一意孤行
yī yì gū xíng
"one intent solitary move"
This saying is about being wilful, going one's own way against the rules or instructions.
On Tuesdays, I teach online a small group of septuagenarians and octogenarians, all overseas Chinese bar one.
I go through the same routine outlined in the blog Strategies for learning Chinese vocabulary: 01 (https://piccola-chinita.blogspot.com/2026/01/strategies-for-learning-chinese.html).
For some reason, however, some of them keep giving me the wrong thing, e.g., when I ask the class for the literal breakdown, I will get the final polished-English version.

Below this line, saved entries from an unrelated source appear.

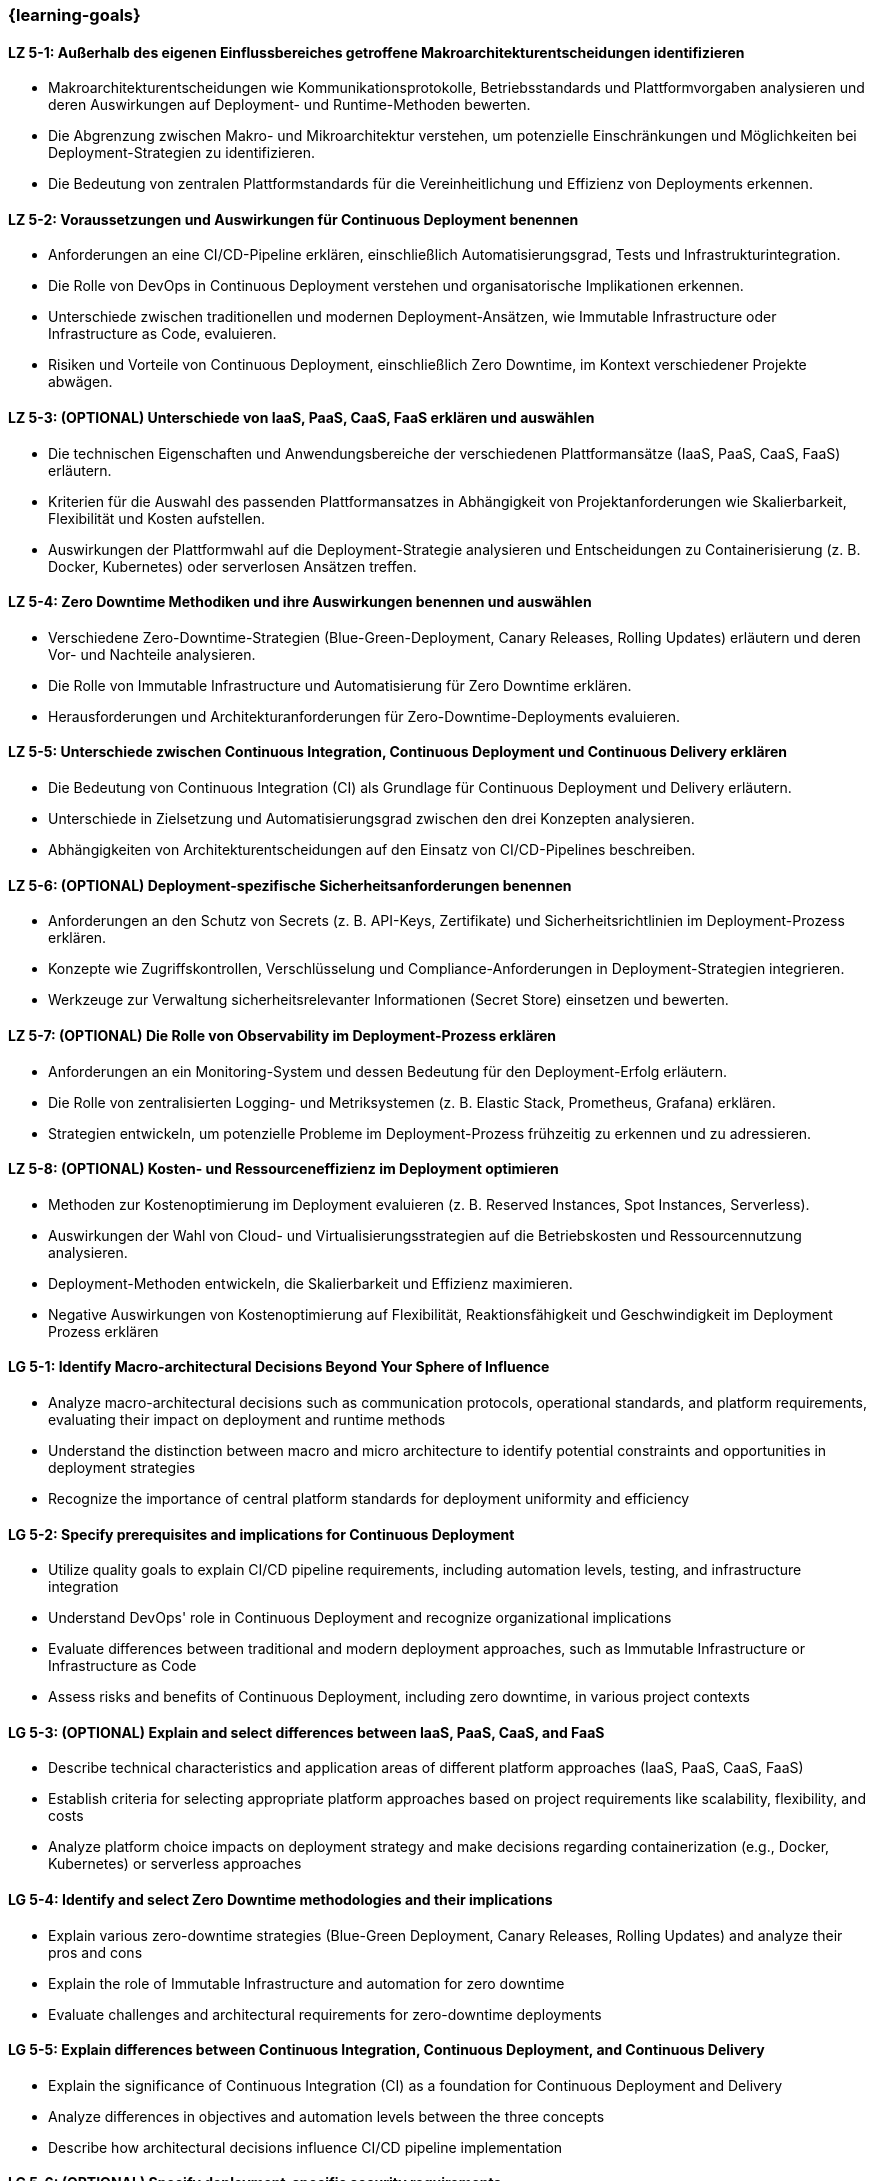 === {learning-goals}

// tag::DE[]
[[LZ-5-1]]
==== LZ 5-1: Außerhalb des eigenen Einflussbereiches getroffene Makroarchitekturentscheidungen identifizieren

- Makroarchitekturentscheidungen wie Kommunikationsprotokolle, Betriebsstandards und Plattformvorgaben analysieren und deren Auswirkungen auf Deployment- und Runtime-Methoden bewerten.
- Die Abgrenzung zwischen Makro- und Mikroarchitektur verstehen, um potenzielle Einschränkungen und Möglichkeiten bei Deployment-Strategien zu identifizieren.
- Die Bedeutung von zentralen Plattformstandards für die Vereinheitlichung und Effizienz von Deployments erkennen.

[[LZ-5-2]]
==== LZ 5-2: Voraussetzungen und Auswirkungen für Continuous Deployment benennen

- Anforderungen an eine CI/CD-Pipeline erklären, einschließlich Automatisierungsgrad, Tests und Infrastrukturintegration.
- Die Rolle von DevOps in Continuous Deployment verstehen und organisatorische Implikationen erkennen.
- Unterschiede zwischen traditionellen und modernen Deployment-Ansätzen, wie Immutable Infrastructure oder Infrastructure as Code, evaluieren.
- Risiken und Vorteile von Continuous Deployment, einschließlich Zero Downtime, im Kontext verschiedener Projekte abwägen.

[[LZ-5-3]]
==== LZ 5-3: (OPTIONAL) Unterschiede von IaaS, PaaS, CaaS, FaaS erklären und auswählen

- Die technischen Eigenschaften und Anwendungsbereiche der verschiedenen Plattformansätze (IaaS, PaaS, CaaS, FaaS) erläutern.
- Kriterien für die Auswahl des passenden Plattformansatzes in Abhängigkeit von Projektanforderungen wie Skalierbarkeit, Flexibilität und Kosten aufstellen.
- Auswirkungen der Plattformwahl auf die Deployment-Strategie analysieren und Entscheidungen zu Containerisierung (z. B. Docker, Kubernetes) oder serverlosen Ansätzen treffen.

[[LZ-5-4]]
==== LZ 5-4: Zero Downtime Methodiken und ihre Auswirkungen benennen und auswählen

- Verschiedene Zero-Downtime-Strategien (Blue-Green-Deployment, Canary Releases, Rolling Updates) erläutern und deren Vor- und Nachteile analysieren.
- Die Rolle von Immutable Infrastructure und Automatisierung für Zero Downtime erklären.
- Herausforderungen und Architekturanforderungen für Zero-Downtime-Deployments evaluieren.

[[LZ-5-5]]
==== LZ 5-5: Unterschiede zwischen Continuous Integration, Continuous Deployment und Continuous Delivery erklären
- Die Bedeutung von Continuous Integration (CI) als Grundlage für Continuous Deployment und Delivery erläutern.
- Unterschiede in Zielsetzung und Automatisierungsgrad zwischen den drei Konzepten analysieren.
- Abhängigkeiten von Architekturentscheidungen auf den Einsatz von CI/CD-Pipelines beschreiben.

[[LZ-5-6]]
==== LZ 5-6: (OPTIONAL) Deployment-spezifische Sicherheitsanforderungen benennen

- Anforderungen an den Schutz von Secrets (z. B. API-Keys, Zertifikate) und Sicherheitsrichtlinien im Deployment-Prozess erklären.
- Konzepte wie Zugriffskontrollen, Verschlüsselung und Compliance-Anforderungen in Deployment-Strategien integrieren.
- Werkzeuge zur Verwaltung sicherheitsrelevanter Informationen (Secret Store) einsetzen und bewerten.

[[LZ-5-7]]
==== LZ 5-7: (OPTIONAL) Die Rolle von Observability im Deployment-Prozess erklären
- Anforderungen an ein Monitoring-System und dessen Bedeutung für den Deployment-Erfolg erläutern.
- Die Rolle von zentralisierten Logging- und Metriksystemen (z. B. Elastic Stack, Prometheus, Grafana) erklären.
- Strategien entwickeln, um potenzielle Probleme im Deployment-Prozess frühzeitig zu erkennen und zu adressieren.

[[LZ-5-8]]
==== LZ 5-8: (OPTIONAL) Kosten- und Ressourceneffizienz im Deployment optimieren
- Methoden zur Kostenoptimierung im Deployment evaluieren (z. B. Reserved Instances, Spot Instances, Serverless).
- Auswirkungen der Wahl von Cloud- und Virtualisierungsstrategien auf die Betriebskosten und Ressourcennutzung analysieren.
- Deployment-Methoden entwickeln, die Skalierbarkeit und Effizienz maximieren.
- Negative Auswirkungen von Kostenoptimierung auf Flexibilität, Reaktionsfähigkeit und Geschwindigkeit im Deployment Prozess erklären

// end::DE[]

// tag::EN[]
[[LG-5-1]]
==== LG 5-1: Identify Macro-architectural Decisions Beyond Your Sphere of Influence
- Analyze macro-architectural decisions such as communication protocols, operational standards, and platform requirements, evaluating their impact on deployment and runtime methods
- Understand the distinction between macro and micro architecture to identify potential constraints and opportunities in deployment strategies
- Recognize the importance of central platform standards for deployment uniformity and efficiency

[[LG-5-2]]
==== LG 5-2: Specify prerequisites and implications for Continuous Deployment
- Utilize quality goals to explain CI/CD pipeline requirements, including automation levels, testing, and infrastructure integration
- Understand DevOps' role in Continuous Deployment and recognize organizational implications
- Evaluate differences between traditional and modern deployment approaches, such as Immutable Infrastructure or Infrastructure as Code
- Assess risks and benefits of Continuous Deployment, including zero downtime, in various project contexts

[[LG-5-3]]
==== LG 5-3: (OPTIONAL) Explain and select differences between IaaS, PaaS, CaaS, and FaaS
- Describe technical characteristics and application areas of different platform approaches (IaaS, PaaS, CaaS, FaaS)
- Establish criteria for selecting appropriate platform approaches based on project requirements like scalability, flexibility, and costs
- Analyze platform choice impacts on deployment strategy and make decisions regarding containerization (e.g., Docker, Kubernetes) or serverless approaches

[[LG-5-4]]
==== LG 5-4: Identify and select Zero Downtime methodologies and their implications
- Explain various zero-downtime strategies (Blue-Green Deployment, Canary Releases, Rolling Updates) and analyze their pros and cons
- Explain the role of Immutable Infrastructure and automation for zero downtime
- Evaluate challenges and architectural requirements for zero-downtime deployments

[[LG-5-5]]
==== LG 5-5: Explain differences between Continuous Integration, Continuous Deployment, and Continuous Delivery
- Explain the significance of Continuous Integration (CI) as a foundation for Continuous Deployment and Delivery
- Analyze differences in objectives and automation levels between the three concepts
- Describe how architectural decisions influence CI/CD pipeline implementation

[[LG-5-6]]
==== LG 5-6: (OPTIONAL) Specify deployment-specific security requirements
- Explain requirements for protecting secrets (e.g., API keys, certificates) and security policies in the deployment process
- Integrate concepts like access controls, encryption, and compliance requirements into deployment strategies
- Implement and evaluate tools for managing security-relevant information

[[LG-5-7]]
==== LG 5-7: (OPTIONAL) Explain the role of observability in the Deployment Process
- Explain monitoring system requirements and their importance for deployment success
- Explain the role of centralized logging and metrics systems (e.g., Elastic Stack, Prometheus, Grafana)
- Develop strategies to identify and address potential problems in the deployment process early

[[LG-5-8]]
==== LG 5-8: (OPTIONAL) Shop options to optimize cost and resource efficiency in the deployment process
- Evaluate methods for cost optimization in deployment and runtime (e.g., Reserved Instances, Spot Instances, Serverless)
- Analyze how cloud and virtualization strategy choices impact operational costs and resource utilization
- Develop deployment methods that maximize scalability and efficiency
- Explain negative impact of cost optimization to flexibility and speed in the deployment process

// end::EN[]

Every now and then, they'll tell me that it's because they can't hear me properly, or there is a time lapse because of the not-ideal connection. I say, "But we go through the same routine every week!"
This week just gone, I was teaching the Mandarin class from a community centre, which has very good internet signal, plus I had a quiet room for my own use. (This is because I am teaching an English conversation class for the community centre very soon after my Mandarin class. The gap between the two classes isn't enough for me to fit in the travelling from home to the community centre, so I have to do the travelling first thing in the morning and teach my Mandarin class from there.)
Yet, in spite of the excellent signal, for an exercise involving a sentence mentioning a 哥哥 gēge / older brother and a 弟弟 dìdi / younger brother, what came back from one student was a 妹妹 mèimei / younger sister. Now where did the 妹妹 spring up from??!!
(Yes, the students know I'll be writing a blog about them. They learned a new phrase from me for this: 一意孤行 / yī yì gū xíng. Determined to go their own way, indeed.)
(London, 2026)
This saying goes back to 202–101 BCE, no less, from:
史記·酷吏列傳
史记·酷吏列传
Biographies of Cruel Officials, Records of the Grand Historian
(Grand Historian Sima Qian / 司馬遷 / 司马迁 145/135 BCE – ?)
Definition of the saying:
(traditional script) 不接受別人的勸告,固執地按照自己的想法去做事,通常帶有貶義,形容人主觀、專斷、獨斷獨行。它源自《史記·酷吏列傳》,原意是拒絕請託,獨立處理公事,後來演變成不聽勸告、固執己見的貶義。
(simplified script) 不接受别人的劝告,固执地按照自己的想法去做事,通常带有贬义,形容人主观、专断、独断独行。它源自《史记·酷吏列传》,原意是拒绝请托,独立处理公事,后来演变成不听劝告、固执己见的贬义。
(google translate) To refuse advice and stubbornly act according to one's own ideas is usually a derogatory term, describing a person as subjective, arbitrary, and headstrong. It originates from the "Biographies of Cruel Officials" in the *Records of the Grand Historian*, originally meaning to refuse requests and handle official business independently. Later, it evolved into a derogatory term for ignoring advice and being stubborn.